Saved entries

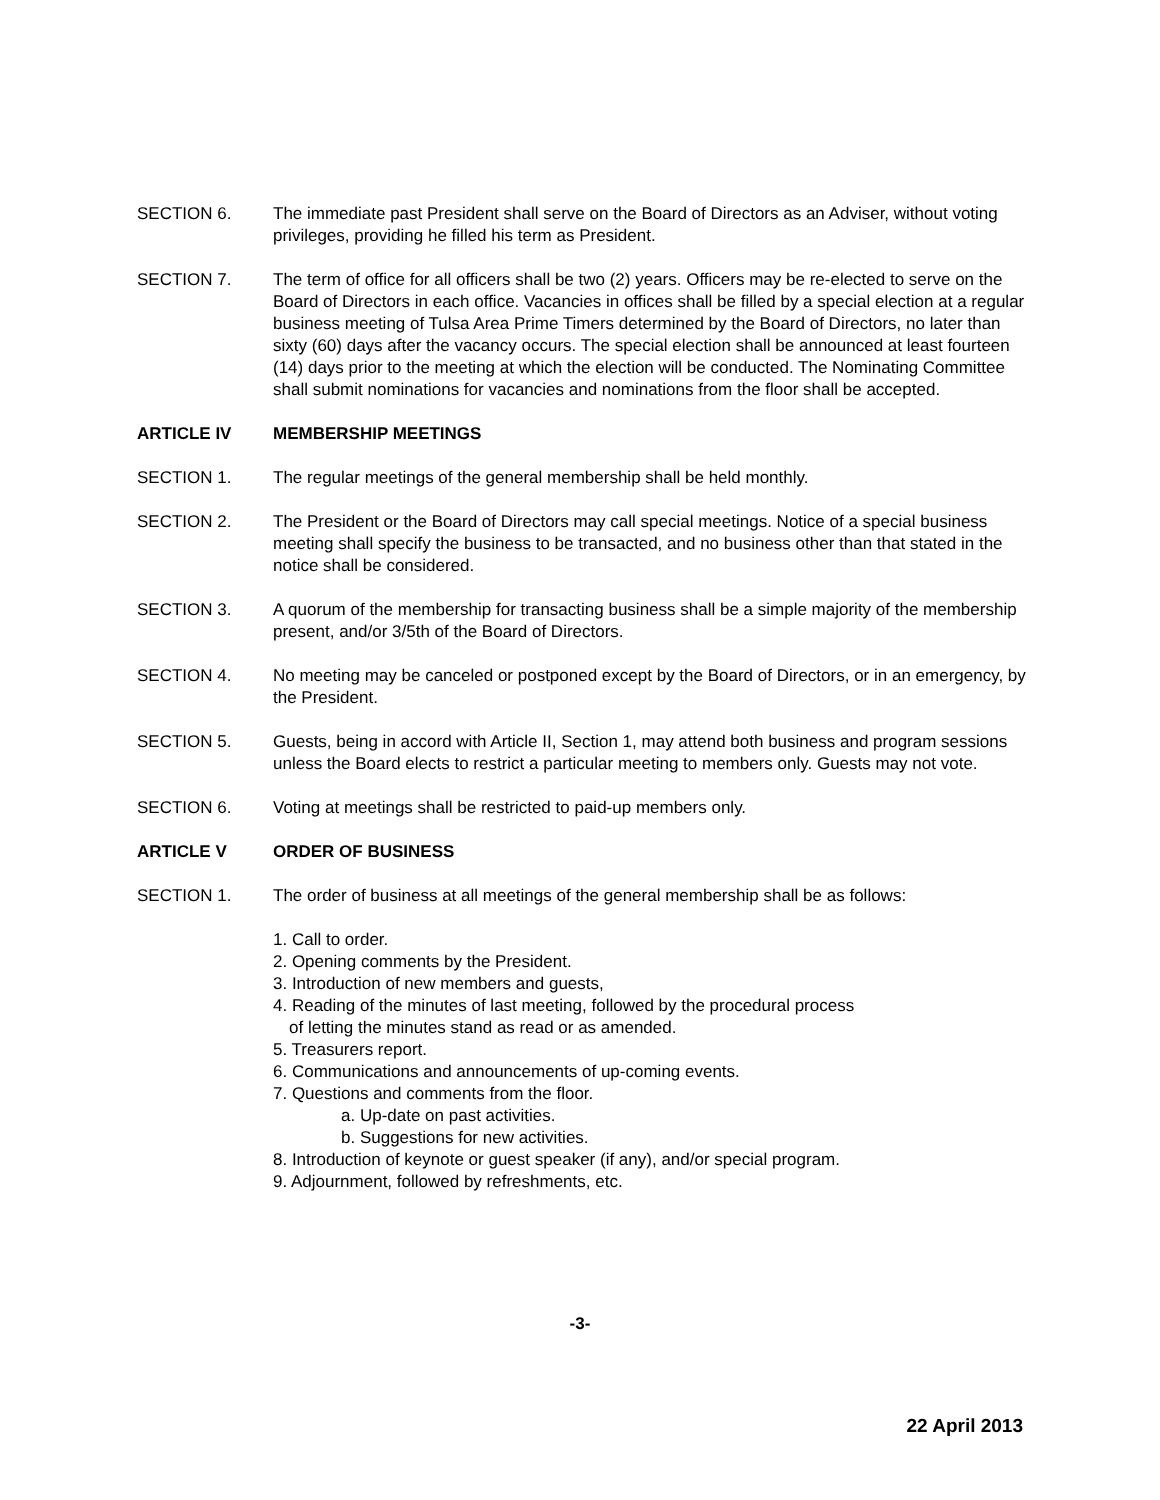SECTION 6. The immediate past President shall serve on the Board of Directors as an Adviser, without voting privileges, providing he filled his term as President.
SECTION 7. The term of office for all officers shall be two (2) years. Officers may be re-elected to serve on the Board of Directors in each office. Vacancies in offices shall be filled by a special election at a regular business meeting of Tulsa Area Prime Timers determined by the Board of Directors, no later than sixty (60) days after the vacancy occurs. The special election shall be announced at least fourteen (14) days prior to the meeting at which the election will be conducted. The Nominating Committee shall submit nominations for vacancies and nominations from the floor shall be accepted.
ARTICLE IV MEMBERSHIP MEETINGS
SECTION 1. The regular meetings of the general membership shall be held monthly.
SECTION 2. The President or the Board of Directors may call special meetings. Notice of a special business meeting shall specify the business to be transacted, and no business other than that stated in the notice shall be considered.
SECTION 3. A quorum of the membership for transacting business shall be a simple majority of the membership present, and/or 3/5th of the Board of Directors.
SECTION 4. No meeting may be canceled or postponed except by the Board of Directors, or in an emergency, by the President.
SECTION 5. Guests, being in accord with Article II, Section 1, may attend both business and program sessions unless the Board elects to restrict a particular meeting to members only. Guests may not vote.
SECTION 6. Voting at meetings shall be restricted to paid-up members only.
ARTICLE V ORDER OF BUSINESS
SECTION 1. The order of business at all meetings of the general membership shall be as follows:
1. Call to order.
2. Opening comments by the President.
3. Introduction of new members and guests,
4. Reading of the minutes of last meeting, followed by the procedural process
of letting the minutes stand as read or as amended.
5. Treasurers report.
6. Communications and announcements of up-coming events.
7. Questions and comments from the floor.
a. Up-date on past activities.
b. Suggestions for new activities.
8. Introduction of keynote or guest speaker (if any), and/or special program.
9. Adjournment, followed by refreshments, etc.
-3-
22 April 2013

Exercise brief =
The expected result is every line above containing the string "minutes".

Solution =
4. Reading of the minutes of last meeting, followed by the procedural process
of letting the minutes stand as read or as amended.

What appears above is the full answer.